PROBLEM TO SOLVE:
Begin with the line where "data to out" appears. Set down that line and the rest of the records below it exactly as given.

Circuit design data:
_____

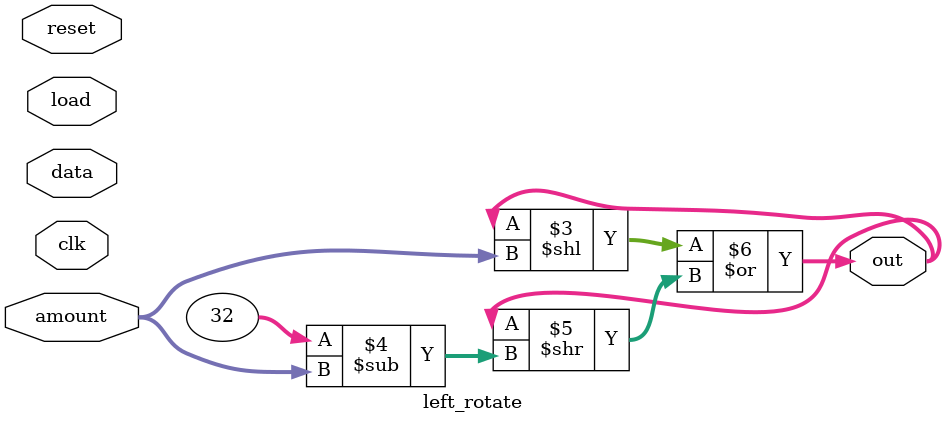
<source format=v>
module left_rotate(clk,reset,amount,data,load,out);
input clk,reset;
input [2:0] amount;
input [7:0] data;
input load;
output reg [7:0] out;
// when load is high, load data to out
// otherwise rotate the out register followed by left shift the out register by amount bits
assign load = (out[0]>>load)&load;
assign out = out<<amount | out>>(32-amount);
endmodule

</source>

_____

SOLVED EXERCISE:
// when load is high, load data to out
// otherwise rotate the out register followed by left shift the out register by amount bits
assign load = (out[0]>>load)&load;
assign out = out<<amount | out>>(32-amount);
endmodule

</source>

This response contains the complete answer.